- [EXERCISE OBJECTIVE]:
Word for word, restate every record, though not the pictures.

- [MATERIAL PROVIDED]:
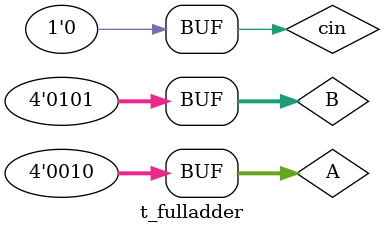
<source format=v>
module t_fulladder;
  reg[3:0] A,B;
  reg cin;
  wire[3:0] sum;
  wire cout;
  
  fulladder4 f (sum,cout,A,B,cin);
  initial
   begin     
    $monitor($time,"A=%b,B=%b,cin=%b,cout=%b,sum=%b\n",A,B,cin,cout,sum);
  end
  initial 
  begin
  A=4'd0; B=4'd0; cin=1'b0;
  #5 A=4'd3 ;
  #5 B=4'd4 ;
  #5 A=4'd2 ;
  #5 B=4'd5 ;
  
end

endmodule

</source>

- [EXERCISE SOLUTION]:
<source format=v>
module t_fulladder;
  reg[3:0] A,B;
  reg cin;
  wire[3:0] sum;
  wire cout;
  
  fulladder4 f (sum,cout,A,B,cin);
  initial
   begin     
    $monitor($time,"A=%b,B=%b,cin=%b,cout=%b,sum=%b\n",A,B,cin,cout,sum);
  end
  initial 
  begin
  A=4'd0; B=4'd0; cin=1'b0;
  #5 A=4'd3 ;
  #5 B=4'd4 ;
  #5 A=4'd2 ;
  #5 B=4'd5 ;
  
end

endmodule

</source>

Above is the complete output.